Penghargaan tersebut menjadi pengakuan atas konsistensi Mastuki yang sejak 2016 merintis dan mengembangkan Pantai Lon Malang dari kawasan wisata lokal menjadi salah satu destinasi unggulan di Kabupaten Sampang.
Di tengah berbagai tantangan pengembangan wisata daerah, Mastuki terus berupaya memperkenalkan keindahan Pantai Lon Malang kepada masyarakat luas. Melalui promosi yang berkelanjutan dan pengelolaan yang konsisten, destinasi wisata tersebut semakin dikenal dan mampu menarik kunjungan wisatawan dari berbagai daerah hingga mancanegara.
Kini, Pantai Lon Malang tidak hanya menjadi ikon wisata Kabupaten Sampang, tetapi juga telah dikunjungi wisatawan dari sejumlah negara seperti Bahrain, Filipina, Yaman, Republik Ceko, hingga Belanda.
Kepala Bidang Pariwisata Dinas Pemuda, Olahraga, Kebudayaan, dan Pariwisata (Disporabudpar) Kabupaten Sampang, Endah Nursiskawati, menyampaikan apresiasinya atas capaian tersebut.
“Alhamdulillah, tahun ini Kabupaten Sampang memiliki kandidat yang diusulkan untuk Wonderful Indonesia Awards, khususnya di kategori local hero. Pengusulan tersebut berhasil masuk 50 besar dari ribuan local hero se-Indonesia,” ujarnya, Selasa (14/7/2026).
Menurut Endah, keberhasilan Mastuki merupakan bukti bahwa kerja keras dan komitmen dalam membangun pariwisata daerah dapat memperoleh pengakuan di tingkat nasional. Ia berharap prestasi tersebut menjadi motivasi bagi para pelaku wisata lainnya untuk terus berinovasi dan mengembangkan potensi wisata di daerah masing-masing.

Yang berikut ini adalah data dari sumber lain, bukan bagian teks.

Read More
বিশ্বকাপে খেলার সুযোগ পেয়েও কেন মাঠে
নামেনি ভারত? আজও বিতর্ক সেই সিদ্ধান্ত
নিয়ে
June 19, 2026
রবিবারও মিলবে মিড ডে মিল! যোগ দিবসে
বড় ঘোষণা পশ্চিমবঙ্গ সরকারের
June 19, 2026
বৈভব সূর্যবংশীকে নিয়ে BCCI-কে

“Pastinya senang dan bangga karena sudah membawa nama baik Sampang. Semoga ini menjadi pemicu semangat bagi para pejuang wisata lainnya di Kabupaten Sampang untuk bisa berprestasi seperti Pak Mastuki,” tuturnya.
Lebih lanjut, Endah berharap keberhasilan yang diraih Mastuki dapat menjadi momentum kebangkitan sektor pariwisata di Madura, khususnya dalam mendorong lahirnya desa-desa wisata yang mandiri, berkelanjutan, dan mampu meningkatkan kesejahteraan masyarakat melalui pemberdayaan potensi lokal.
“Semoga keberhasilan ini dapat menjadikan desanya sebagai desa wisata yang berkelanjutan, dikenal, dan berprestasi. Yang terpenting adalah memberi manfaat dan memberdayakan potensi lokal di desa,” pungkasnya.